México y Estados Unidos acordaron un plan técnico para la gestión del agua en la cuenca del Río Bravo, en apego al Tratado de Aguas de 1944, en un contexto marcado por la sequía extrema que afecta a la región fronteriza.
El acuerdo se sostiene gracias a un trabajo técnico y político entre ambos gobiernos y establece una ruta clara para el manejo del recurso hídrico conforme a los mecanismos previstos en el Tratado, con respeto pleno a la soberanía de ambos países.
Tratado de Aguas: cuidando al Río Bravo
De acuerdo con el comunicado de la Secretaría de Relaciones Exteriores (SRI), el plan prioriza el derecho humano al agua y a la alimentación de las comunidades mexicanas.

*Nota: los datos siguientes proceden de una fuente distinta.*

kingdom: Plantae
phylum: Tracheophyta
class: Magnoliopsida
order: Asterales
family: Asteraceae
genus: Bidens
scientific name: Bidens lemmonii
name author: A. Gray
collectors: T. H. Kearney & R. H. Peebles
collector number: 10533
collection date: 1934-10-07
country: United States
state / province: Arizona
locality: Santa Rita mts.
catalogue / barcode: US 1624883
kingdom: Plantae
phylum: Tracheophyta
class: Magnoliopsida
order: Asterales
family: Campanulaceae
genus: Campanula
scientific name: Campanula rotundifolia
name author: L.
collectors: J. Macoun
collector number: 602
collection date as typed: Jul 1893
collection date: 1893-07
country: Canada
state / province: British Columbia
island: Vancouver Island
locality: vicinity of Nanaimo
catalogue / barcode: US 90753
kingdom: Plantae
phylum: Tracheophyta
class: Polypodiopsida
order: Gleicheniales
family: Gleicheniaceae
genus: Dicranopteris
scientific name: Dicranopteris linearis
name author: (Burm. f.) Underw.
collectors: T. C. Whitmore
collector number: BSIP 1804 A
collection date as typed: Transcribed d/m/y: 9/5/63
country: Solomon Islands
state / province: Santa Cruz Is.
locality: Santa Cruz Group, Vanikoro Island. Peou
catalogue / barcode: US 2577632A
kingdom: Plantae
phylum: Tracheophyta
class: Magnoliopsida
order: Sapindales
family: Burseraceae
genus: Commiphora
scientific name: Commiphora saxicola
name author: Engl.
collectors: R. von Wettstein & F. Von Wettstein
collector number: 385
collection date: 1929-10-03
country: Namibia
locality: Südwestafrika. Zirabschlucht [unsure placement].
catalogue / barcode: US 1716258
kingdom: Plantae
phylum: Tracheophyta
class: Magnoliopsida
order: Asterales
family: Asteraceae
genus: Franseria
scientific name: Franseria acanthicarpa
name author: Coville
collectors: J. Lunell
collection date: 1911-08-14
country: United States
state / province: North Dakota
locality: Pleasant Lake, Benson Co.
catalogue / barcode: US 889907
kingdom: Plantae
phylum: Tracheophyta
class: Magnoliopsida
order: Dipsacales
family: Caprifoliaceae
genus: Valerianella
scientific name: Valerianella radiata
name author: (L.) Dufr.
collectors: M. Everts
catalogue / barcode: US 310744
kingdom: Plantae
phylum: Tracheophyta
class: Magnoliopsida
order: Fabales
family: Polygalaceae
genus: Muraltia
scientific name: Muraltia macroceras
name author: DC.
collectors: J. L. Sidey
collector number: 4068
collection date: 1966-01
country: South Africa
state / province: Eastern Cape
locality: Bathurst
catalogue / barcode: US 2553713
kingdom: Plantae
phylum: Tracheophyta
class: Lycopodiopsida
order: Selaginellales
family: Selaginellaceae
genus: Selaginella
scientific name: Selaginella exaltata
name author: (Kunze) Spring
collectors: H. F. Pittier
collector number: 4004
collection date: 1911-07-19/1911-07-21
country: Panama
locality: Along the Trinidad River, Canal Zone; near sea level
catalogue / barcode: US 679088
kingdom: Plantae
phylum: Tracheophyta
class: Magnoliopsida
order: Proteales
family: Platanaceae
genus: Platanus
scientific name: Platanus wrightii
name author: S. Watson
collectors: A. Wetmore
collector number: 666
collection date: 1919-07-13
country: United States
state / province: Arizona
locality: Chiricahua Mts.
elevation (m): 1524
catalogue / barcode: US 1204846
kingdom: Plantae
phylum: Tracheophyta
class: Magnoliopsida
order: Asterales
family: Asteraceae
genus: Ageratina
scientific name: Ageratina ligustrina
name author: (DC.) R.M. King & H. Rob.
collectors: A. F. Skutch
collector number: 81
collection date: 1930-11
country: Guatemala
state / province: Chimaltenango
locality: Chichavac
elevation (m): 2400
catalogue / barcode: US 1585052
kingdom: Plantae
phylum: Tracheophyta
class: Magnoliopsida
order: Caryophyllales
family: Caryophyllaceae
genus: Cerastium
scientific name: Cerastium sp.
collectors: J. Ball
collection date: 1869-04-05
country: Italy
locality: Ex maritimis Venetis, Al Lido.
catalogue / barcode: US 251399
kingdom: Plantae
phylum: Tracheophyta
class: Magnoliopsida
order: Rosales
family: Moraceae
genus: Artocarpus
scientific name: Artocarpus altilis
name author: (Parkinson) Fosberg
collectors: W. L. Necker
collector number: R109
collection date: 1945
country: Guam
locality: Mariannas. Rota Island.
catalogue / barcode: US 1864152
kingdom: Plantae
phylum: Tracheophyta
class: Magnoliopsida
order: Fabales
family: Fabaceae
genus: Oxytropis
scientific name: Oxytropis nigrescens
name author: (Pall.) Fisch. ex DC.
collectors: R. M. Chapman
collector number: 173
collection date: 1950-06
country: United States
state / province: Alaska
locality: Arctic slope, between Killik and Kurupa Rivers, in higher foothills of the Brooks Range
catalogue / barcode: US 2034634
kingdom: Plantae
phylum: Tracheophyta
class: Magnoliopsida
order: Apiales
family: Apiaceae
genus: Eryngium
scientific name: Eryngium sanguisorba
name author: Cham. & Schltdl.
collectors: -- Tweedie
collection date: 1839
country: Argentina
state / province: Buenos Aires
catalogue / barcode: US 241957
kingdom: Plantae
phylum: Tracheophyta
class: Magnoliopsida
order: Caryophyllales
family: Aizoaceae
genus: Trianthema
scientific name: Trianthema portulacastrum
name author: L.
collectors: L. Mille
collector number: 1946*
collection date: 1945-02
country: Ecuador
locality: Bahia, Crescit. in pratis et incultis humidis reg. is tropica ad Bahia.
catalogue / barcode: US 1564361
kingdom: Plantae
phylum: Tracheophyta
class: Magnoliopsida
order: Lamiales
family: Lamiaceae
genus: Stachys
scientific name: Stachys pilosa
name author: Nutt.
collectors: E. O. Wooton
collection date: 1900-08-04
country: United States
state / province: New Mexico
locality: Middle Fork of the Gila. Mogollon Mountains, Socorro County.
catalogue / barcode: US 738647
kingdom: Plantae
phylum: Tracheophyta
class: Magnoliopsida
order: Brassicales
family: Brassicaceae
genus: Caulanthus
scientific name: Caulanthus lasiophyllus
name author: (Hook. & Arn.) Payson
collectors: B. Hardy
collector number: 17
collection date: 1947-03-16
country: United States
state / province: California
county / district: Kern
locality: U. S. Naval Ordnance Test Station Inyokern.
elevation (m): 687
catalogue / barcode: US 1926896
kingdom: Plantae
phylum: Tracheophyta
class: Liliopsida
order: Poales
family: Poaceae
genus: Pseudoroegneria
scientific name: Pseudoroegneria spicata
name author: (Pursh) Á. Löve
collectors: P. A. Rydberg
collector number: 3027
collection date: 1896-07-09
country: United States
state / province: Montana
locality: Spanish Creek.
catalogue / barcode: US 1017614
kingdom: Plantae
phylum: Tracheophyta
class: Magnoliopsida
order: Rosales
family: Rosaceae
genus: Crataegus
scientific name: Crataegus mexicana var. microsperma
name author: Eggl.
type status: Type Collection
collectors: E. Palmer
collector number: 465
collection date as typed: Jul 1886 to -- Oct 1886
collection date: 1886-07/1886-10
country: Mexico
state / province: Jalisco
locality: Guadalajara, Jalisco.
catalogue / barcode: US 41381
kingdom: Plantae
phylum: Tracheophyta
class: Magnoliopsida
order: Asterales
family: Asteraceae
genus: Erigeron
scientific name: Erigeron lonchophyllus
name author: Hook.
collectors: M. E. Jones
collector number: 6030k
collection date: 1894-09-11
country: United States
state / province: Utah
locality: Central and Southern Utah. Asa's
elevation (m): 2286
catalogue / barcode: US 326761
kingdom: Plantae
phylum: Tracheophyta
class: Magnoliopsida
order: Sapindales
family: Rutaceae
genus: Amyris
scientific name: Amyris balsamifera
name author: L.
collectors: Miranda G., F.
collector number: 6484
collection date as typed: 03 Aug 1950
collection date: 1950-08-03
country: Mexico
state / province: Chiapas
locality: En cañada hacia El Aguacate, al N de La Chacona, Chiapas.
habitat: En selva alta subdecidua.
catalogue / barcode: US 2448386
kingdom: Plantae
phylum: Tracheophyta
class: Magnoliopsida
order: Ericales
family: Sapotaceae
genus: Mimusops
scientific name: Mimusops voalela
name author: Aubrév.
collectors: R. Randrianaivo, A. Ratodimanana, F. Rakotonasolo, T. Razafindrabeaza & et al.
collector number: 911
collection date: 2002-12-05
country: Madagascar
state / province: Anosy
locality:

México confirmó su disposición a garantizar la entrega de una cantidad mínima anual de agua, conforme a las condiciones hidrológicas de la cuenca y a lo establecido en el Tratado, dando prioridad al consumo humano y a la producción agrícola nacional.

El acuerdo permitirá fortalecer una gestión más ordenada del agua en el Río Bravo y avanzar hacia una planeación con mayor previsibilidad y responsabilidad compartida frente a los efectos del cambio climático y la sequía prolongada.
También contempla acciones de adaptación de largo plazo e infraestructura para enfrentar escenarios críticos.
Finalmente, en el comunicado, el Gobierno de México reiteró su compromiso con el Tratado de Aguas de 1944 como un instrumento que protege los intereses nacionales y respalda las actividades productivas y agrícolas en el país.